Two Local Pediatricians Dissect Health Concerns Surrounding Screen Time
In a world where we use phones for pretty much everything, setting guidelines for kids’ screen time can be a tough task. There are plenty of educational and beneficial apps for youngsters out there. But news about texting thumb, attention deficit disorder and other health problems that might stem from device use can be confusing for parents wanting to introduce a healthy amount of screen time into their kids lives.
Little Rock Family chatted with Dr. Adam Harrell, a pediatrician with Central Arkansas Pediatrics and Conway Regional Health System, and Dr. Carrie Brown, a pediatrician for Arkansas Children’s Hospital, for their takes on technology and its effects on kids’ health and well-being.
LRF: Can staring at devices damage kids’ eyesight?
Brown: Although screen time does not literally damage your eyesight, it is affecting your brain and ability to sleep. Any screen exposure before bedtime has been shown to affect people's sleep patterns so it is best to turn everything off for at least 30 minutes before bed and not to have TV or electronics in the bedroom.
LRF: Can kids have developmental issues from too much screen time?
Harrell: I feel like I’m diagnosing more kids with attention issues. I think a lot of that is they’re hit with so many different stimuli all at the same time from being on a device. One of the things people will tell me when I’m doing an ADHD eval is, ‘Well they can’t have ADHD because they can sit and watch a whole movie or they can sit and play a video game.’ But if you think about that, that’s something new hitting their brain every few seconds. If you’ve constantly got the phone or tablet in front of you, you’re not having to stay on task.
I’m seeing a lot of stuff with fine motor skills, too.

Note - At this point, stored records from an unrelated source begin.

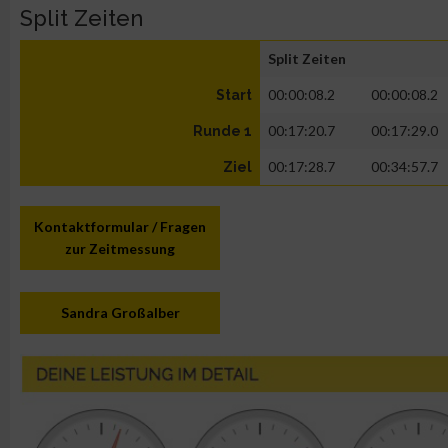
Split Zeiten
Split Zeiten
00:00:08.2
00:00:08.2
Start
00:17:20.7
00:17:29.0
Runde 1
00:17:28.7
00:34:57.7
Ziel
Kontaktformular / Fragen
zur Zeitmessung
Sandra Großalber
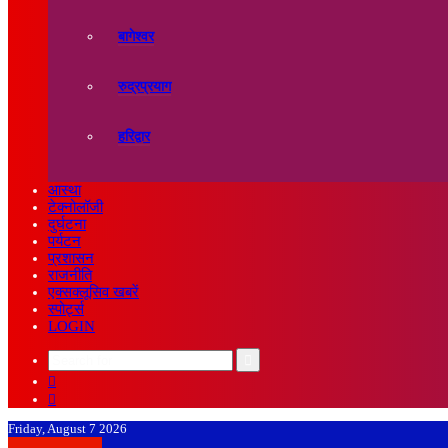
बागेश्वर
रुद्रप्रयाग
हरिद्वार
आस्था
टेक्नोलॉजी
दुर्घटना
पर्यटन
प्रशासन
राजनीति
एक्सक्लूसिव खबरें
स्पोर्ट्स
LOGIN
Search
Sidebar
for
Random
Article
Friday, August 7 2026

We’re starting to see it in some of the developmental therapy literature — a rise in developmental delay diagnosis. Kids aren’t actually manipulating the puzzles or stacking the blocks. They’re just dragging and dropping instead of working the puzzles. Drag and drop is actually a reflex, it’s not a motor skill, as opposed to actually messing with the blocks.
LRF: Does constant device use lead to ‘texting thumbs’?
Harrell: There is a medical condition [called] De Quervain's tenosynovitis. It’s now being commonly called ‘texting thumb.’ You do get pain and stiffness of your thumbs from holding a device and using a device with your thumb in a repetitive motion. Repetitive use of your thumb can cause some inflammation of your thumb muscles. Not necessarily just technology. But when you’re moving your thumb across a screen a lot it can definitely lead to that.
LRF: Can screen time have a negative effect on my child’s mental health?
Brown: Mental health can be affected by screen time from the standpoint that kids are taking in a lot of age-inappropriate information while watching TV or surfing the internet. Some structured TV time is acceptable even for younger children if the parents are involved and watching with them and talking about what they are seeing on the TV.
LRF: How much screen time is too much screen time?
Harrell: The key is not to be on screen constantly. The American Academy of Pediatrics actually has screen time guidelines where they recommend gradual introduction to screen time. They used to say no screen time at all before 2 and now they’re saying starting at 18 months you can introduce various minimal education-geared screen time. Then that slowly increases as the child ages. But still in moderation.